As fundamentals continue to improve across the nation, more multifamily developers are looking to break ground. Yet, many banks remain conservative in their approach to construction lending, and the Federal Housing Administration (FHA) remains completely blocked up.

So, some life insurance companies are now rolling out construction-to-perm programs to meet that demand and, in the process, capture some long-term multifamily business.

“There are quite a few life companies that are active in the construction-to-perm market now,” says William Ross, an executive vice president at Minneapolis-based Northmarq Capital. “A lot of developers are trying to get things done, but the banks are looking real hard at each deal, so it’s taking much longer to get a deal done.”

When Magellan Development broke ground in June on The Coast at Lakeshore East, a 499-unit high-rise in Chicago, it did so armed with a $99 million construction-to-perm loan from Northwestern Mutual Life.

Pacific Life Insurance Co. and Prudential are also offering construction-to-perm executions, while MetLife is mulling whether to take its program off the shelf. At the beginning of the year, MetLife was poised to start offering that program again, but the company now finds itself processing permanent loans hand over fist.

“We’ve been busy financing stabilized properties—in fact, through the first half of 2011, we have more than doubled our volume for all of 2010,” says Mark Wilsmann, managing director of New York–based MetLife. “But we have not done any construction-perm loans.”

Life Companies vs. FHA
The other major provider of construction-to-perm loans is the FHA, through its Sec. 221(d)(4) program. And the FHA offers more beneficial terms than what most life companies are willing to provide. The (d)(4) program is nonrecourse, offers up to 83.3 percent loan-to-cost (LTC), and features a 35-year amortization. By comparison, most life companies would max out at 80 percent LTC and ask for a completion-of-construction guaranty and repayment guaranty.

Life companies also suffer in comparison with the FHA in terms of interest rates. A Sec. 221(d)(4) loan rate locking today would do so at 4.5 percent, while most life companies are offering 12- to 13-year construction-to-perms in the 5.75 percent to 6 percent range.

But the question is, do you have a couple of years to kill? Because if you’re going with a (d)(4), you’re going to need some patience. If you were just beginning the process, the deal would be underwritten at a 5 percent rate, but your actual rate would be subject to where market spreads are a year and a half from now.

“That’s an 18-month to two-year process; you would have to own the land so there’s not a ticker in terms of having to close,” says Ross. “But two years later, there could be four other projects around you.”

Like the FHA, life companies offer a blended fixed rate in their construction-to-perm programs, which has some pros and cons.
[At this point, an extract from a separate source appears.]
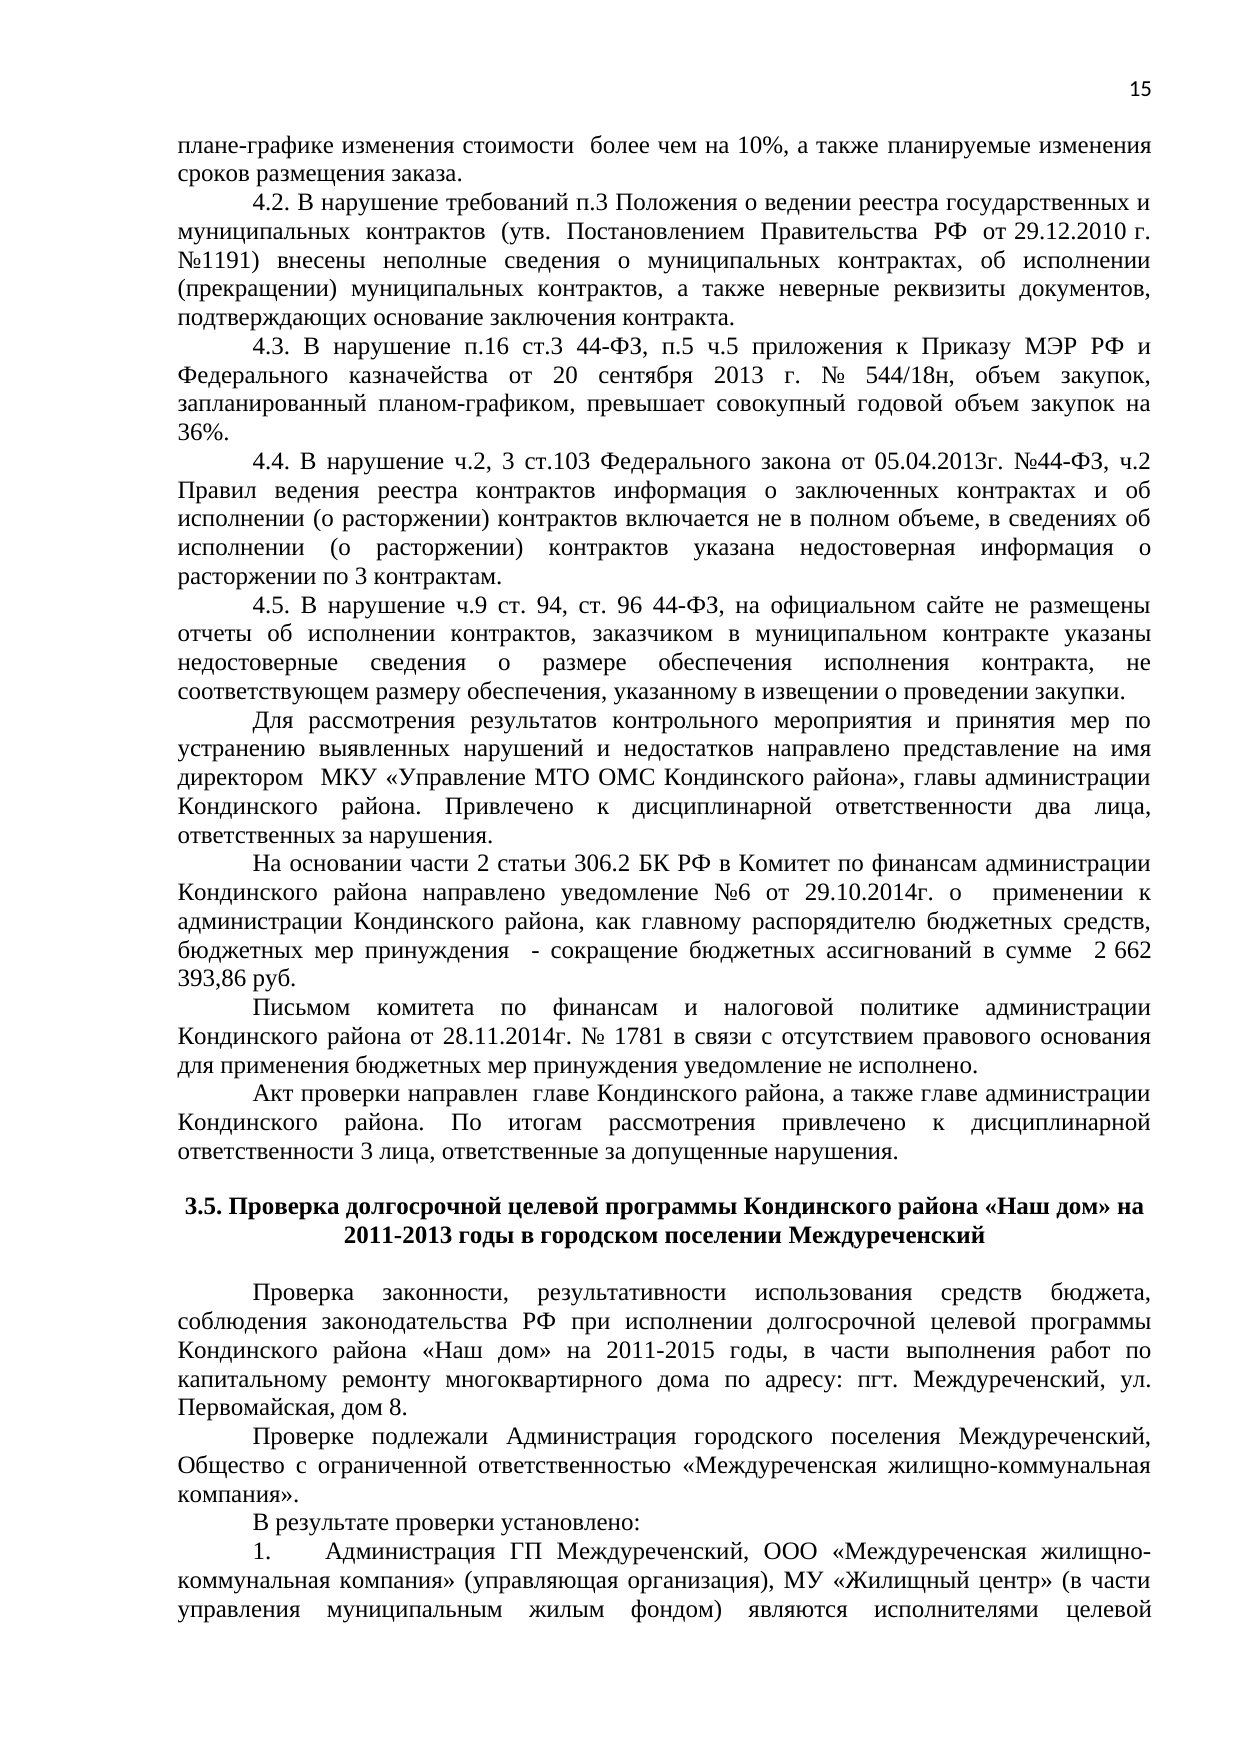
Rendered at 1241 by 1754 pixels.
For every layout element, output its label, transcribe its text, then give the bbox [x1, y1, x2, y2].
On the negative side, the fixed-rate construction-period loan will be more expensive than a standard floating-rate loan that a bank would do, given today’s rock-bottom LIBOR rates.

But that’s a short-term consideration. On the plus side, you’re locking in today’s low rates for an additional 10 years (beyond your construction period). And given the end of the Federal Reserve’s Quantitative Easing program, many industry veterans are forecasting rising interest rates for the second half of the year.

So, by going with a life company construction-to-perm as opposed to a standard bank construction loan, you’re paying a higher rate for those first two years. But you’ll likely make up for it by mitigating the longer-term permanent interest-rate risk, and saving some money on processing costs.

“You’re picking up 10 years at a below-market rate, and that’s probably an advantage,” Ross says. “And it’s one close, so you save some money on title and fees and all that.”